Begin Provided passage

Evaluating the Blackhawks’ Middle Frame of the 2021-22 Season

The Chicago Blackhawks are set to embark on a new era with the official hiring of Kyle Davidson as general manager on Tuesday. This week also marks the two-thirds point of the team’s 2021-22 season. The 4-0 throttling by the St. Louis Blues on Feb. 27 was the 54th game of this year’s campaign. The team currently sits with a 19-27-8 record, good for only 46 points and seventh place in the Central Division. At the one-third mark just 27 games in, there was still a sliver of hope for a playoff push (see link below). Those hopes are now gone. At this point, it seems a perfect time to embrace this new era and look at the remaining 28 games as a fresh start. The new GM is in place, the trade deadline will bring big changes, and the future is the new focus.

Related – Blackhawks Season So Far: Basement Dwellers to Possible Postseason

But before we move on, let’s look at where the Blackhawks stand at this middle frame and to this point in their season. What can we take from it, and what can we learn moving forward?

End Provided passage
Begin Data listing

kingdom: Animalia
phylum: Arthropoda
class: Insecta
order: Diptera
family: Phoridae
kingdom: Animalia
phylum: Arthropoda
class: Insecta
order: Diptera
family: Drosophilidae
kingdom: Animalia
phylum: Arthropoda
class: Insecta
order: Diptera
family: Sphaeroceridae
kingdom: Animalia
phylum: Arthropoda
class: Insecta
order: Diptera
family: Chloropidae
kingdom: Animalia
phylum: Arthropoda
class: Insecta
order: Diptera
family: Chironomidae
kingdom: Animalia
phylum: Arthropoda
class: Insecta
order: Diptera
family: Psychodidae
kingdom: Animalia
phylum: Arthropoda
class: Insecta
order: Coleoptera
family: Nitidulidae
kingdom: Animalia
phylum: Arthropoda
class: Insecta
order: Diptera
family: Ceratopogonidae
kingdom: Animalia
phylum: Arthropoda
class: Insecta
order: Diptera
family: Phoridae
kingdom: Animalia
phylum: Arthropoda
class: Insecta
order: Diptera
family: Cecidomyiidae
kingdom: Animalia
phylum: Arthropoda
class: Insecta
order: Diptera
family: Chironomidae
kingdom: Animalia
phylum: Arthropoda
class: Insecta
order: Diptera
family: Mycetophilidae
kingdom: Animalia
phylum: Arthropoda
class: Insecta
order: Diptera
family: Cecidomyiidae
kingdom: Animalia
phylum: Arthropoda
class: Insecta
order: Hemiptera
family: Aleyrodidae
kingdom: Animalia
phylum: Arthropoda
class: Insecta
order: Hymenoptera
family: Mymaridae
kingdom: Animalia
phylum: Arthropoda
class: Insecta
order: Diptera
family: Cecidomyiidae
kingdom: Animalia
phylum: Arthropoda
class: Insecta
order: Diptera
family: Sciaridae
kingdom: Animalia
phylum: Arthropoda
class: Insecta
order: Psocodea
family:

End Data listing

### [Tasks for this exercise]
1. In the article on the Blackhawks' 2021-22 season, what record did the team hold at the two-thirds point?
2. Extend the article on the Blackhawks' 2021-22 season, picking up after its last sentence.

### [Responses]
1. The Blackhawks held a 19-27-8 record.

2.
Blackhawks Mid-Season Woes

The Blackhawks continued their inconsistent play in this middle stretch of the season. In the first 27 games, they started out with a horrific 1-9-2 record under former head coach Jeremy Colliton. When interim head coach Derek King came into the picture, they went a respectable 9-6-0 for a total of 10-15-2.

Derek King Rockford Icehogs
The Chicago Blackhawks fared well when Derek King first took over as head coach. But the team has since come back down to earth. (Jenae Anderson / The Hockey Writers)

In this most recent stretch, the Blackhawks have a record of 9-12-6. I guess we can credit the team for keeping things close and taking more games to overtime. But they didn’t do a very good job of winning said overtime contests. Of eight games taken to extra time, they only managed to win two of them.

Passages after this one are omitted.